Your objective: Where in the records does the word "DAVID" occur? Copy each line in which it does.

Stored data:
Content starts

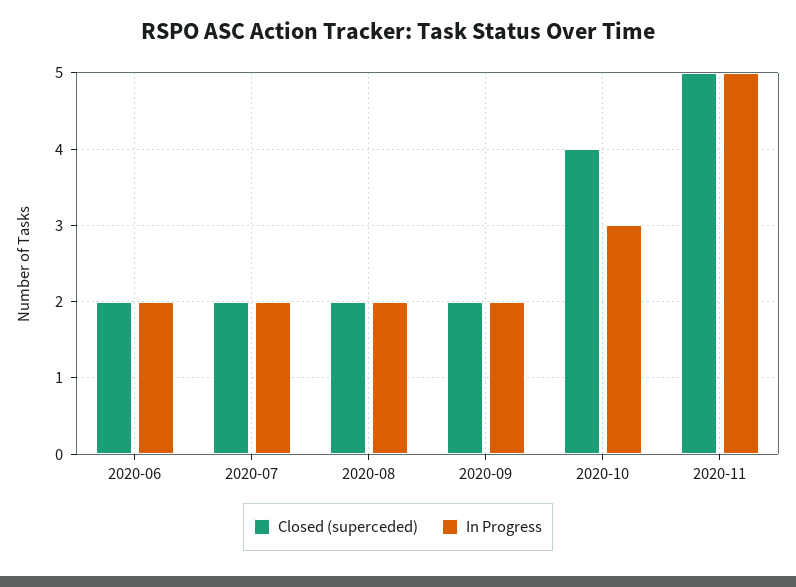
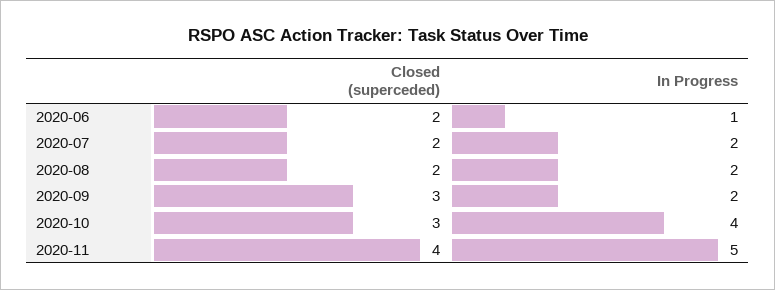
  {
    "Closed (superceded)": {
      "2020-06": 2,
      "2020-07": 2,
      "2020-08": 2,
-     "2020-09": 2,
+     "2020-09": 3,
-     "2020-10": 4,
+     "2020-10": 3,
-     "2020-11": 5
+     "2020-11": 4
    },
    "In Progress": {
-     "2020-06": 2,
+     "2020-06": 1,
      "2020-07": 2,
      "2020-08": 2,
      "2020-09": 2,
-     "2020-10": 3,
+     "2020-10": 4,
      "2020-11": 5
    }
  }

Content ends
Content starts

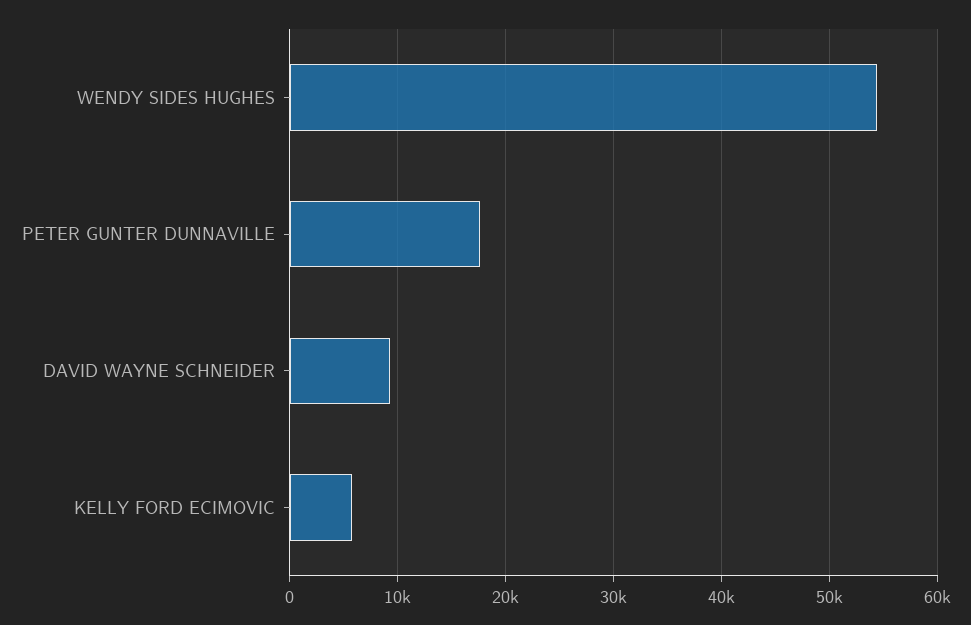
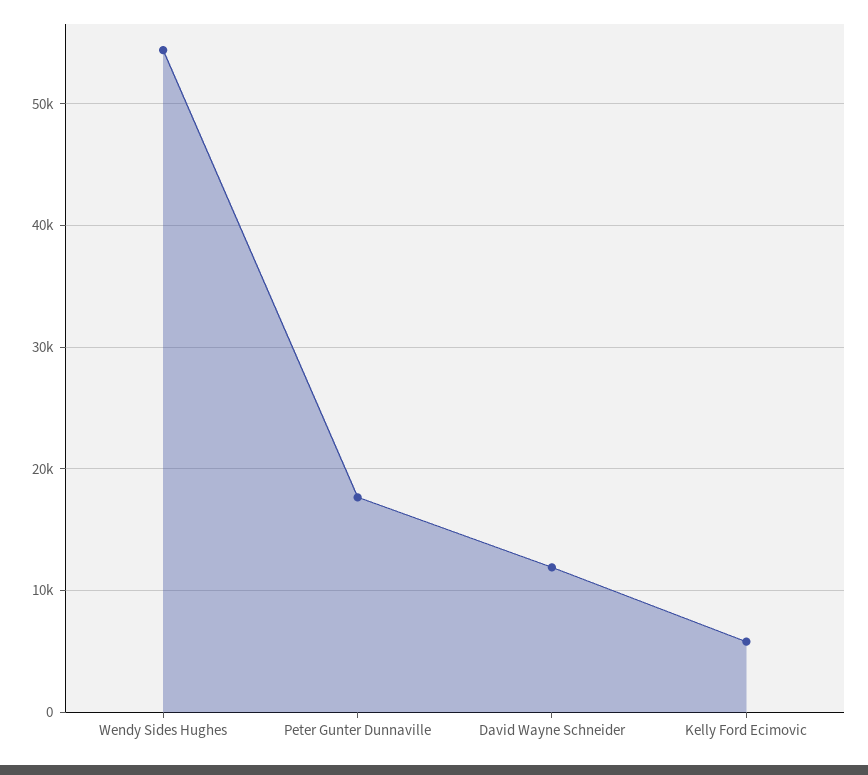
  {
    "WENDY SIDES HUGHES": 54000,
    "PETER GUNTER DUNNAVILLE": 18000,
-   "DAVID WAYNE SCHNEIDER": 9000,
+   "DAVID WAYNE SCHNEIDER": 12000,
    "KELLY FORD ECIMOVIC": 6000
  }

Content ends

Exercise solution:
-   "DAVID WAYNE SCHNEIDER": 9000,
+   "DAVID WAYNE SCHNEIDER": 12000,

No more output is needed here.